◆ Work to complete ◆
- A) Retype the Frequency Analysis page word for word, from "Skip to main" up to and including "after executing node.".
- B) According to the Frequency Analysis page, what is the default value of the Top N option?
- C) Proceed with the Frequency Analysis page, picking up right after its final line.

Skip to main content

Frequency Analysis

Performs frequency analysis on documents to extract and rank keywords based on occurrence counts. This node provides a simpler alternative to TF-IDF analysis, focusing on raw frequency counts to identify commonly used terms across documents.

Common Properties

  • Name - The custom name of the node.
  • Color - The custom color of the node.
  • Delay Before (sec) - Waits in seconds before executing the node.
  • Delay After (sec) - Waits in seconds after executing node.
  • Continue On Error - Automation will continue regardless of any error. The default value is false.
info

If the ContinueOnError property is true, no error is caught when the project is executed, even if a Catch node is used.

Inputs

  • Documents - An array of JSON objects each containing name and text fields. Example format:
    [
    {"name": "Document 1", "text": "Your document text here"},
    {"name": "Document 2", "text": "Another document text"}
    ]

Options

  • Top N - Specifies the number of top terms to retrieve from the frequency analysis. Default: 25.

◆ Dataset entries ◆
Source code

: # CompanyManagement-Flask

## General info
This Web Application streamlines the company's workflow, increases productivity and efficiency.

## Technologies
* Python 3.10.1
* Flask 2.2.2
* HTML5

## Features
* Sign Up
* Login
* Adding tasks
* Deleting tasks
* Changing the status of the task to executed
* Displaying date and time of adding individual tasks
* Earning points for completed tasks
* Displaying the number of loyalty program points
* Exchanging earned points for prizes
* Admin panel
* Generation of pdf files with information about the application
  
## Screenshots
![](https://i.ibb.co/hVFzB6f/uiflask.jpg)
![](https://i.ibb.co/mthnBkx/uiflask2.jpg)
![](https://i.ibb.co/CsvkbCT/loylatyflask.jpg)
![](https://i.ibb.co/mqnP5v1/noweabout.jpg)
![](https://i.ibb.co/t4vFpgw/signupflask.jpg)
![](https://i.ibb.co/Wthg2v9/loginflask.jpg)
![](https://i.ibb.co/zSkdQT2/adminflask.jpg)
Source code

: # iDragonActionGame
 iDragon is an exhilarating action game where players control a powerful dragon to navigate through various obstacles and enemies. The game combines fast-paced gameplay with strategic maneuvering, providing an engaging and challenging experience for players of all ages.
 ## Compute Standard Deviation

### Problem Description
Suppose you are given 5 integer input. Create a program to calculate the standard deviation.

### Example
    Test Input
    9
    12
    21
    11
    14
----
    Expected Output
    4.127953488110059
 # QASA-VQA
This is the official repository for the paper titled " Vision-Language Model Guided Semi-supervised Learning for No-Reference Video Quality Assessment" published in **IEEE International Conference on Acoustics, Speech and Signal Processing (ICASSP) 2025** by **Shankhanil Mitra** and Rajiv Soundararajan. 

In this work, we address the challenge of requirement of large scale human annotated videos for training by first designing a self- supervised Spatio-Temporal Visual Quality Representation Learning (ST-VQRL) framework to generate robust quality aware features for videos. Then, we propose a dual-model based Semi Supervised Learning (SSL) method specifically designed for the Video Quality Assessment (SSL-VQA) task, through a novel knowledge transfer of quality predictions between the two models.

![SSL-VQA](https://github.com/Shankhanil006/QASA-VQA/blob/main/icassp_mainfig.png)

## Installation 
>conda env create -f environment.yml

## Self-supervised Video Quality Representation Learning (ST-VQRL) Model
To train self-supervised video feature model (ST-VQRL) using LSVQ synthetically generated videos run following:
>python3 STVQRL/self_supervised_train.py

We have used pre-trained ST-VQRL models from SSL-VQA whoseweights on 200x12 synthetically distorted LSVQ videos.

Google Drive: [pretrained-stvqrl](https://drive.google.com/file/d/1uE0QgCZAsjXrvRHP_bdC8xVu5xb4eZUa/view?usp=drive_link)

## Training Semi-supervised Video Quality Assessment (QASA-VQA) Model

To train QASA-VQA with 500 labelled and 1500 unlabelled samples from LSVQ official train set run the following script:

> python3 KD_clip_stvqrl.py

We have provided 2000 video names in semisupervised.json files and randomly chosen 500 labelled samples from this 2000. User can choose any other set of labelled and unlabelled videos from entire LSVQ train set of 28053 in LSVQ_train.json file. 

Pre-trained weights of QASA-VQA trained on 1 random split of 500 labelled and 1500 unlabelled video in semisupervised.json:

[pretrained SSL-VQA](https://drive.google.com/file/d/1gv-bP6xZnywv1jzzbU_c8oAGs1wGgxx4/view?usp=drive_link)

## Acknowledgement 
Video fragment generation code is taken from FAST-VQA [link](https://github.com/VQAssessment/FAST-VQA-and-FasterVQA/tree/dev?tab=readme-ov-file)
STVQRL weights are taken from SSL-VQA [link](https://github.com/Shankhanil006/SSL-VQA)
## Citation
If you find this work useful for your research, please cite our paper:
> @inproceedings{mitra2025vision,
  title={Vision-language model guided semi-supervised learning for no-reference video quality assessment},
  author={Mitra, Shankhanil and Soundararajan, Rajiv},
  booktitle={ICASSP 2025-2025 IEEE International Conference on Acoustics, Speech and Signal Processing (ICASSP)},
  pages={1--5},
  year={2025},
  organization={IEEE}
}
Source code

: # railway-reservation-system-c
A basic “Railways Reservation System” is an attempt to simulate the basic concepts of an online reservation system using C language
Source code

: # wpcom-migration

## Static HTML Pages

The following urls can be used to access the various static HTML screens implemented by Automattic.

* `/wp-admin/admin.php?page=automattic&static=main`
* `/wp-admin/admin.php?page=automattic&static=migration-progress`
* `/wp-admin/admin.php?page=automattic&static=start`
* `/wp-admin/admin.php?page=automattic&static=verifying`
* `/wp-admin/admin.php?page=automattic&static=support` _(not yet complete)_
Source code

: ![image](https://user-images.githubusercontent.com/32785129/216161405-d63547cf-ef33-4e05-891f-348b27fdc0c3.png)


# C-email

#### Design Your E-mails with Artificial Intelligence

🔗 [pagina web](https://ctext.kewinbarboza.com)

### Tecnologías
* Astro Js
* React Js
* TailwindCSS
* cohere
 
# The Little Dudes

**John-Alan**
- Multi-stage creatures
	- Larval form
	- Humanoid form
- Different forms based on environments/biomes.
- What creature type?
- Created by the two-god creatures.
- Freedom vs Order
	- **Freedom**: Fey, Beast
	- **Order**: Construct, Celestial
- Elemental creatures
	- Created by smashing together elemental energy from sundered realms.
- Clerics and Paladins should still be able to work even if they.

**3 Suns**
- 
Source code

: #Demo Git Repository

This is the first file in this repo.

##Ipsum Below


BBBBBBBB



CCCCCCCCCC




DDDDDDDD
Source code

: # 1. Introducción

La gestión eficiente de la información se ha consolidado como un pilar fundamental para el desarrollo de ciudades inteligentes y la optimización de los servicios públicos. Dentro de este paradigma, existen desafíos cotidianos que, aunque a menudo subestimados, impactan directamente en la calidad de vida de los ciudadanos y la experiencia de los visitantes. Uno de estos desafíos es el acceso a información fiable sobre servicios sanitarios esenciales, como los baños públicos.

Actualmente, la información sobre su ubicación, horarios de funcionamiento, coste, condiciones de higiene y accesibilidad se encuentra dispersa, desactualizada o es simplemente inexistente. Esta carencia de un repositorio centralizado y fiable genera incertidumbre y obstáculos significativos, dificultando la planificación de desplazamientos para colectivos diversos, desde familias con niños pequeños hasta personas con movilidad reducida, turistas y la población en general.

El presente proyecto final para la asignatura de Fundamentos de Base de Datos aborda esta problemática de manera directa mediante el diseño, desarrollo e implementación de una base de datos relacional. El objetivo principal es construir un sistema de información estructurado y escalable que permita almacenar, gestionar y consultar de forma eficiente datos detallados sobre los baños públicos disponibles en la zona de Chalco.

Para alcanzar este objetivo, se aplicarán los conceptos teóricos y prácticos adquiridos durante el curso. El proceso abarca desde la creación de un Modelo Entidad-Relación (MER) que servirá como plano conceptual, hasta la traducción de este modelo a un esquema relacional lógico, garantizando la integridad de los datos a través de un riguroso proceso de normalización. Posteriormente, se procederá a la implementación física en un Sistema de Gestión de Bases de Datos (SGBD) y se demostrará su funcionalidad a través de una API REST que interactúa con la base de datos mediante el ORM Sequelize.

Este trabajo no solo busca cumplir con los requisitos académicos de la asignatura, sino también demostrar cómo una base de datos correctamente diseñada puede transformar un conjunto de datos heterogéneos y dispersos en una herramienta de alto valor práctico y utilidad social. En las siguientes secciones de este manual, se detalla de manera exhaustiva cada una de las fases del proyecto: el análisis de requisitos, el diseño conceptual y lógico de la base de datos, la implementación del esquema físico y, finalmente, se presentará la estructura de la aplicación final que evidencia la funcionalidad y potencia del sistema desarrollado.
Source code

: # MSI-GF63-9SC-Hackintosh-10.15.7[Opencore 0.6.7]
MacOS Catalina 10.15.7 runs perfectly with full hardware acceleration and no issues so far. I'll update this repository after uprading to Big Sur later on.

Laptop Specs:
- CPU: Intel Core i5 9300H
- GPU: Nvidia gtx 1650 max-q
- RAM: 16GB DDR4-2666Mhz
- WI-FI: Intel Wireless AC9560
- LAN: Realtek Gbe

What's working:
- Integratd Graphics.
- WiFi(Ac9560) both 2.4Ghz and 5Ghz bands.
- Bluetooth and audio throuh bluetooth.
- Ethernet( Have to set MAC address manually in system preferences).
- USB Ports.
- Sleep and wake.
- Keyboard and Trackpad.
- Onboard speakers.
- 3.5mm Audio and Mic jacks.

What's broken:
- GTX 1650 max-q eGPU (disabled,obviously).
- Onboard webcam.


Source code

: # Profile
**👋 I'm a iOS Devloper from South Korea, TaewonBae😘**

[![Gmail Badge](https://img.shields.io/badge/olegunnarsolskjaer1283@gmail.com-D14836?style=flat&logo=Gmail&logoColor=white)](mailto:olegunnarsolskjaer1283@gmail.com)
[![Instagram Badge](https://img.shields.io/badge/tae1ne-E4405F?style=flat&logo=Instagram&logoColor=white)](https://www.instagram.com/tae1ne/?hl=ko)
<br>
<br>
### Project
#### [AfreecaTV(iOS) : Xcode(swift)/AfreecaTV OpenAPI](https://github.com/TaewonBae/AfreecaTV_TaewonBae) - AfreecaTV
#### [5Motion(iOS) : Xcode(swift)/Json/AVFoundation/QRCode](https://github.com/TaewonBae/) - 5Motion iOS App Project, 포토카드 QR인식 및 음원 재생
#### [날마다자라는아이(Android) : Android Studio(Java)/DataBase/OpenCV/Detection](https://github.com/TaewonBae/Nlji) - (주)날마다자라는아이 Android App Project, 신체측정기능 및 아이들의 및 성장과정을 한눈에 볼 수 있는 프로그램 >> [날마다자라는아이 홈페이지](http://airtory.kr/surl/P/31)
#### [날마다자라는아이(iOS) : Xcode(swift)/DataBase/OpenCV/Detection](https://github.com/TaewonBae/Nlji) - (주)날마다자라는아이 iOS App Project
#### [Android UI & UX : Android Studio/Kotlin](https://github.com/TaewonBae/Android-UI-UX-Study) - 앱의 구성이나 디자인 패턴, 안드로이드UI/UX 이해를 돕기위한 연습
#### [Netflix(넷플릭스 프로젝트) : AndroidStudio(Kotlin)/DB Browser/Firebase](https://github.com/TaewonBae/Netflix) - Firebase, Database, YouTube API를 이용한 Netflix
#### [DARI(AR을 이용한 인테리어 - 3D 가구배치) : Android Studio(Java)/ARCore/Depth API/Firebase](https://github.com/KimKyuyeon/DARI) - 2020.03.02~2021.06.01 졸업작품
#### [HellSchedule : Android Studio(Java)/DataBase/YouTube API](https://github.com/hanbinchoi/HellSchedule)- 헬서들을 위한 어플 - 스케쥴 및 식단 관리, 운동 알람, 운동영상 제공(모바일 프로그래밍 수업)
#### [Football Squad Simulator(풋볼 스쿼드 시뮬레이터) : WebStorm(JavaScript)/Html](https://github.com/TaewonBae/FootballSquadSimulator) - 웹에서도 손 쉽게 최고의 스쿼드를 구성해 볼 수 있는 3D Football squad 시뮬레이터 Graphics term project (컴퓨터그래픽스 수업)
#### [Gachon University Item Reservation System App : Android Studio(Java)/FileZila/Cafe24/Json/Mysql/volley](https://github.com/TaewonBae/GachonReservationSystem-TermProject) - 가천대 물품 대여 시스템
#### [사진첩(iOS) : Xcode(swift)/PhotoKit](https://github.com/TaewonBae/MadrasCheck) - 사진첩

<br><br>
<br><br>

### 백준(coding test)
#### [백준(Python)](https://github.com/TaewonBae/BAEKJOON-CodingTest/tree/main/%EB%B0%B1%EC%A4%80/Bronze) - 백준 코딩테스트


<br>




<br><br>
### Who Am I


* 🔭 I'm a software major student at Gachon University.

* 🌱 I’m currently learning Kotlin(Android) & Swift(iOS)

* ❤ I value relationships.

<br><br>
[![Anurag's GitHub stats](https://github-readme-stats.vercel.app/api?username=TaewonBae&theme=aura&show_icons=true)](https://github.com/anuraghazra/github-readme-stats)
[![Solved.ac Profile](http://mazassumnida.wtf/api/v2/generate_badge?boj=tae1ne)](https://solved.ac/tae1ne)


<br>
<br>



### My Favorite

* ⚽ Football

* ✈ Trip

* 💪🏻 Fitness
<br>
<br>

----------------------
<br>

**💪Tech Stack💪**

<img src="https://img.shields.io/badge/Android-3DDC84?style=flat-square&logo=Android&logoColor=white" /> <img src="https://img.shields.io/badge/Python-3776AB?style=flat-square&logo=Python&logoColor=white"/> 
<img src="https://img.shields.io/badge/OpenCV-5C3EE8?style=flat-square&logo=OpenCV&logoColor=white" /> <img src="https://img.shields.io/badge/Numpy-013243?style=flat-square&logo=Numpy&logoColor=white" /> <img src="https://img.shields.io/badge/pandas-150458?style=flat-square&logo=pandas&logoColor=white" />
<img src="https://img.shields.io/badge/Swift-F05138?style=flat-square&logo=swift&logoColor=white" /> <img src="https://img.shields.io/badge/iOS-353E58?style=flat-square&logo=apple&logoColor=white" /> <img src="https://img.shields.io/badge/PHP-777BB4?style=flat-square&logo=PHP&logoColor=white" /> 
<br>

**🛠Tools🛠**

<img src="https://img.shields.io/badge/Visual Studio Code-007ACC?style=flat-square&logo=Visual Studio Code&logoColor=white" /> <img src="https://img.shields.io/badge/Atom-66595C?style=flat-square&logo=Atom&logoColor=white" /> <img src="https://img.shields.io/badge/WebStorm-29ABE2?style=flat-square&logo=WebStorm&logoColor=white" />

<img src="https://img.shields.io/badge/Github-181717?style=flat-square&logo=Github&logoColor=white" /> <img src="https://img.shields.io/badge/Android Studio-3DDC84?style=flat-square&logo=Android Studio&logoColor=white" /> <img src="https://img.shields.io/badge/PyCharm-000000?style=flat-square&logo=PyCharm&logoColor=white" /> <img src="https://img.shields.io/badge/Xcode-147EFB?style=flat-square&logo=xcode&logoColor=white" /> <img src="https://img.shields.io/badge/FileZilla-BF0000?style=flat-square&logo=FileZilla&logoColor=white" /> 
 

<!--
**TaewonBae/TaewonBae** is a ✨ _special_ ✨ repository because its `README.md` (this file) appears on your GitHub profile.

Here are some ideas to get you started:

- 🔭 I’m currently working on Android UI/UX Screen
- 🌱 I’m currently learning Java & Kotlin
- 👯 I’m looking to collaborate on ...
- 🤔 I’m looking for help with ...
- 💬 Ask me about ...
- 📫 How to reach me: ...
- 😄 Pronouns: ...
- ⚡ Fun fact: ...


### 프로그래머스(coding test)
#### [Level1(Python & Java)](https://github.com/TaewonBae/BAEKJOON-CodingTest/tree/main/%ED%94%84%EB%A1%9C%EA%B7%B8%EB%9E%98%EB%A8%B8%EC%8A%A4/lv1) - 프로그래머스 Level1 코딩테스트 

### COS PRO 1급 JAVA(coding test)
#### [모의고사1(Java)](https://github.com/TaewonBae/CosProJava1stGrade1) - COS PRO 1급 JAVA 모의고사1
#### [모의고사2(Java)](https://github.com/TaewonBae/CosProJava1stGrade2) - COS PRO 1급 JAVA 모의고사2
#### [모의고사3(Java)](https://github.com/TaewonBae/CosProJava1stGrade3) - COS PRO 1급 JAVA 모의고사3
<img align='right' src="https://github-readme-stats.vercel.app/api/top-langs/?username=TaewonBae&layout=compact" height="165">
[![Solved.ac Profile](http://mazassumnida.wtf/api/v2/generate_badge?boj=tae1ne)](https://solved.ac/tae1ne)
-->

◆ Outputs in order ◆
- A)
Skip to main content

Frequency Analysis

Performs frequency analysis on documents to extract and rank keywords based on occurrence counts. This node provides a simpler alternative to TF-IDF analysis, focusing on raw frequency counts to identify commonly used terms across documents.

Common Properties

  • Name - The custom name of the node.
  • Color - The custom color of the node.
  • Delay Before (sec) - Waits in seconds before executing the node.
  • Delay After (sec) - Waits in seconds after executing node.

- B) 25

- C)
  • Min N-gram - Sets the lower boundary of the range of n-values for different n-gram sizes to be extracted. For instance, min_ngram=1 means the analysis will include unigrams (single words). Default: 1.
  • Max N-gram - Sets the upper boundary for the range of n-values for different n-gram sizes. A max_ngram=3 would mean the analysis includes trigrams (phrases of three words) at most. Default: 3.
  • Min DF - Minimum document frequency threshold as a percentage. Terms appearing in fewer documents than this percentage will be ignored. A value of 0.01 (1%) means ignoring terms that appear in less than 1% of your documents. Default: 0.01.
  • Max DF - Maximum document frequency threshold as a percentage. Terms appearing in more documents than this percentage will be filtered out. A value of 0.5 (50%) filters out terms that appear in more than half of your documents. Default: 0.5.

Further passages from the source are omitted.